What is it? 2016 Audi S7, an all-wheel-drive five-door sportback
Price range: $82,900-$100,000+
Pros: All-round performer with excellent suspension tuning; top-tier interior finish
Cons: Compromised space for rear occupants, oversized wheels make ride needlessly stiff
While some may pan Audis as being too understated, the A7 was a trendsetter when it debuted in 2011—selling well enough that BMW followed suit with the 6-Series and 4-Series Gran Coupe. Audi has built on that success with a refreshed S7 for 2016, bringing more power and lithe chassis that feels like it’s milled out of a block of steel.
The most obvious visual change is the revised fascia, and while the front ends of Audis nowadays look too similar–like comparing a lineup of Russian Matryoshka nesting dolls–it’s still a quietly elegant design. Inside the quilted leather interior coupled with carbon-fiber trim (a $2,500 option) show class without the ostentation of an S-Class. The updated MMI infotainment system now supports touch inputs, LTE connectivity and Apple Siri Eyes Free, but the control knob still bucks common sense by rotating counter clockwise to scroll down. They’re minor quibbles though, considering the serenity you experience with the thoroughly insulated cabin and its dual-pane glass windows. The cosseting yet supportive seats that made a six-hour drive feel like an hour drive uptown.
While the S7 never felt deficient on power, the 4.0-liter V8 now makes 450 horsepower, up 30 ponies from the previous year. You wouldn’t know it though, because of how smooth and effortlessly it glides along; floor it and the muted thrum of the V8 crescendos to a reserved roar, moving the car from zero to 60 in four seconds. EPA-estimated mpg dropped to 17 city / 27 highway / 21 combined (from 18 city / 28 highway), and I averaged 19 mpg in a lead-footed mix of city and highway driving.

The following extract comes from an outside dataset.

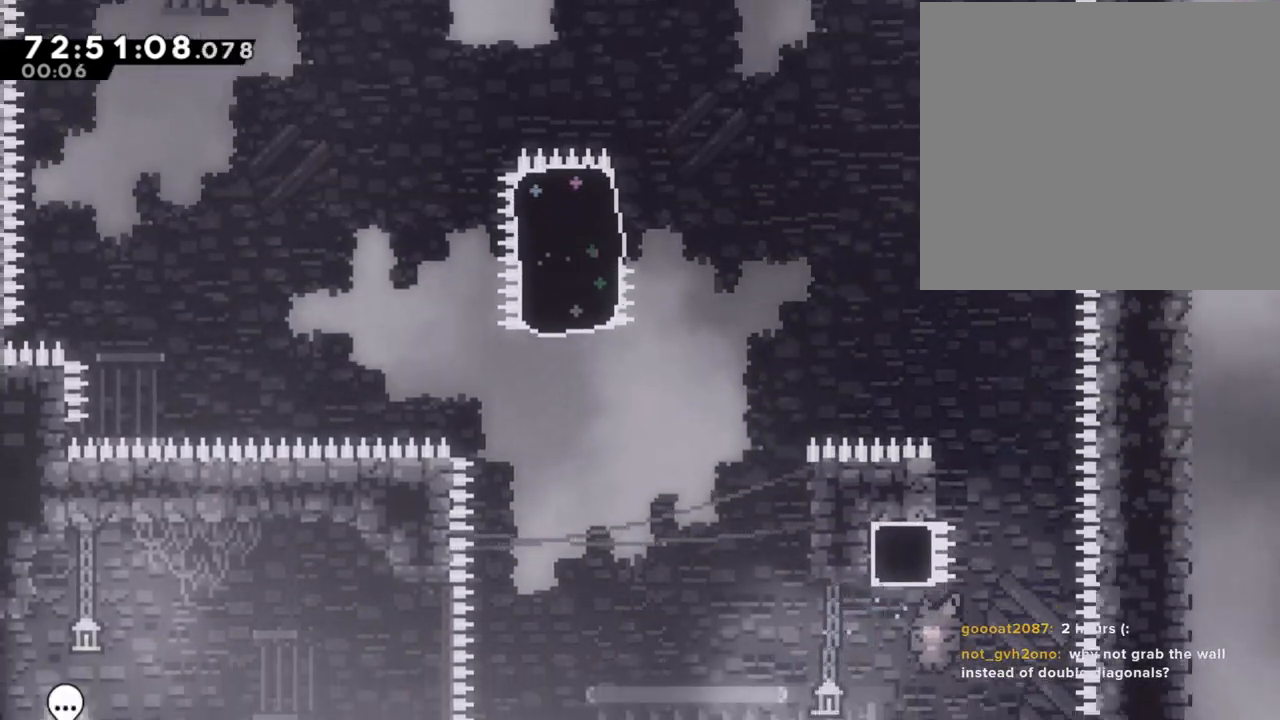
{"buttons": [], "left_stick": "center", "right_stick": "center", "events": [[101, "R2", "up"], [101, "left_stick", "center"], [151, "A", "up"], [235, "A", "down"], [318, "A", "up"], [402, "A", "down"], [503, "A", "up"]]}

Although the 2016 model is about 50 pounds heavier, the sportback feels light on its feet for a curb weight of 4508 pounds. The chassis promptly responds to steering inputs, and the copious grip from the 275/30 summer tires means it’s impossible to bring the tail around on regular roads, even with the slight rear bias of the Quattro system. Understeer is offset by the $3,500 Sport package, which includes the Quattro sport rear differential (previously standard), and should be checked off for anyone buying the car. But avoid the excessively blingy 21” Black Optic wheels package–the low profile makes the ride needlessly stiff, and it crashed hard even on the potholes near Rodeo Drive, its natural habitat. Otherwise the suspension suits the dual nature of the S7 well—it enthusiastically tackles corners with minimal body roll while delivering a compliant ride. The brakes are touchy and initially take some getting used to, but have a confidence-inspiring bite with minimal dive.
On the practical end there are some downsides compared to its close sibling the S6–it only seats four, and while the cargo area provides plenty of room with 25 cubic feet of space, the hatch when opened can rise high enough to tap the ceiling of a parking garage or car port.
With a starting price of $82,900, it does have a variety of competitors to cross shop—everything from the Panamera to a Tesla Model S. While the S7 may not be the freshest face on the block, its blend of unpretentious styling and performance only gets better with age.